A 2010 study by the Standish Group revealed that 60% of ERP projects fail in some measure and 33% fail catastrophically. What is interesting about this (other than the riveting horror of millions spent repeatedly for naught) is that while the reasons for these failures are known, finite and consistent, most ERP projects continue to fall like lemmings into these same traps year in and year out. Why is the barrier to ERP success so high? Having assisted on dozens of successful and some failed ERP projects, here are the Top Ten reasons ERP projects fail:
- Wrong System/Wrong System Design
- Bad Data (garbage in=garbage in)
- Poorly Understood As-Is Business Processes
- Inadequate Internal IT
- Inadequate Testing
- Inadequate Training
- Inadequate Planning
- Too Big
- Too Fast
- Poor Change Management
Let’s look at first things first:
Wrong System. Most of today’s ERP systems have their roots in the financial services function’s thirst for real-time, accurate business data. Back in the dark ages of the ’80s and 90s, the idea that technology could main-line business data to the financial office was incredibly compelling. ERP offered a way to track the real time value of assets like WIP, inventory and capital costs. Keep this in mind if you are a high tech company, a service company or a capital equipment company looking to implement ERP. Be clear about whether the value you seek is rooted in finance and HR or whether you also want to optimize your manufacturing process, supply chain and vendor/customer interfaces. If it is the later, the standard issue ERP software will not necessarily fit your requirements. When you stand your out-of-the-box/no-customizations ground, be sure you know what is in the box.

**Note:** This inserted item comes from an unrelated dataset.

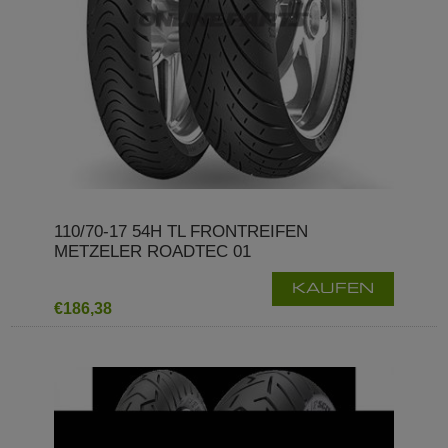
110/70-17 54H TL FRONTREIFEN
METZELER ROADTEC 01
KAUFEN
€186,38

Bad Data. What is your approach and timing for identifying, cleansing and preparing the business data that will be loaded into your new ERP box? When it comes to ERP, if you don’t have clean, accurate data, you have nothing. Take the time to understand the state of your existing data: where is it? Who owns it? How will you eliminate duplication? How many people from what parts of the business must do this work?
Business Processes. While ERP is great software, the software alone cannot drive business value. If you only focus on the IT implementation, your business will run worse after the implementation than before. This is because you will now force people, who have been using all kinds of work-arounds to maintain your status quo, to use a system that is blind to the real constraints of your operation. We recommend that companies that are serious about ERP spend up to a year prior to implementation understanding, re-aligning and evaluating current and proposed new ways of working. Engage your people who own and execute the work, get advice from an ERP expert regarding how to organize this step. Be sure before you start that your unique customer, process, regulatory and production needs are well understood.

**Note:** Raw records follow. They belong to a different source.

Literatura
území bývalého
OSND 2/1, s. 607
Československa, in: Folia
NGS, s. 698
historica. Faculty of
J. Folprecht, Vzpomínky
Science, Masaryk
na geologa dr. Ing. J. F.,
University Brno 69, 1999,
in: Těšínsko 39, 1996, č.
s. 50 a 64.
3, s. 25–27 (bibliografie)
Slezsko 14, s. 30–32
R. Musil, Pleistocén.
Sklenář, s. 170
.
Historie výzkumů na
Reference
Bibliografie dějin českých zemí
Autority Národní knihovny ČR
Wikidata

Inadequate IT. You will hire a systems implementer to set up and launch your new ERP software, but who will operate, maintain and upgrade it after Go-Live? And if you have no-one in your IT department today who has already been through and lived with an ERP system, you will have to pay your system integrator to do many of the tasks best done by your own people (legacy system analysis, configuration, testing etc.). This can add magnitudes to the cost of your implementation. Prior to buying any ERP system, plan for how you will train or hire the in-house staff you will need to support and maintain the software.

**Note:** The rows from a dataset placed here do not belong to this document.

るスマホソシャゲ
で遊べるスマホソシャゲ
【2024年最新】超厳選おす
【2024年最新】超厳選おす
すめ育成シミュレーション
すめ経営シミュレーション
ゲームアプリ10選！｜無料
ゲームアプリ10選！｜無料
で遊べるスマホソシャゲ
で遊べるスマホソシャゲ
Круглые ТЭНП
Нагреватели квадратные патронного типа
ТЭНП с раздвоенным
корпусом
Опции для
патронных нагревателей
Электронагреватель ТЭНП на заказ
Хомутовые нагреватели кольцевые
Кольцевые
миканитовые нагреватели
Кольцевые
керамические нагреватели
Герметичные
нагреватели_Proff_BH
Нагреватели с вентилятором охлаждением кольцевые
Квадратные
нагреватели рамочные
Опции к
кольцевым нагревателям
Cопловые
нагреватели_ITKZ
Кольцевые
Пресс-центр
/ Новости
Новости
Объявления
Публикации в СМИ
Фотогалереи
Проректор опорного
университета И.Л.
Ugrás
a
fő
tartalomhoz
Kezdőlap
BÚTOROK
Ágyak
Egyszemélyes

Inadequate Testing. Plain and simple. If you did not test it, don’t complain when it does not work. Use people who currently manage the process to test it in the new ERP environment. You can’t test everything. Be sure you are testing what is most important for Go Live success. Then you can tweak and adjust from there.
Inadequate Training. This mistake occurs because businesses rarely anticipate the time it takes to develop customized ERP training. ERP training must be customized because every business is unique. Training must consider, who must be trained, in what locations, using what virtual tools, on what schedule, by whom and with what content. This is a large undertaking.
Inadequate Planning. As you can see from items 1 through 6, doing ERP right requires pre-ERP planning. And the planning does not stop once the system and the integrator are selected, it intensifies. Many projects fail because the business case was hastily crafted and filled with unsubstantiated assumptions and faulty metrics. We recommend a customer focused lean six-sigma approach to planning ERP to ensure that the right metrics are driving real project outcomes.
Too Big. Scale and complexity are guaranteed to drive your cost up, quality down and schedule to the right. So chunk it up, scale it back and pick a pilot that has a high probability of success. You can build on success. You go no-where but down after failure.
Too Fast. Be realistic. How fast you can go is directly correlated with the quality and availability of required skills, the cleanliness of your going in processes and data, and the change readiness of your enterprise. If you are below par on any of these, you will need more time. A good ERP consultant will be able to guide you to estimate how much time each phase should take. Be realistic. Vet your estimate eight ways from Sunday. Then fully commit to the schedule. It controls 80% of potential cost over-runs.
Poor Change Management. Let’s assume you are doing 1 through 9 reasonably well. While you are assessing your business processes and IT capabilities, you should also assess your organization’s readiness for change. As you craft your rock solid business case, mine it for both the benefits and the impacts it will have on key stakeholders, vendors and customers. Implement a steady cadence of communication, coaching and training, tailored to your key stakeholders. If you fail to do this you will likely have done steps 1 through 9 in vain. And if you fail to do steps 1 through 9, all the change management in the world will not save your project.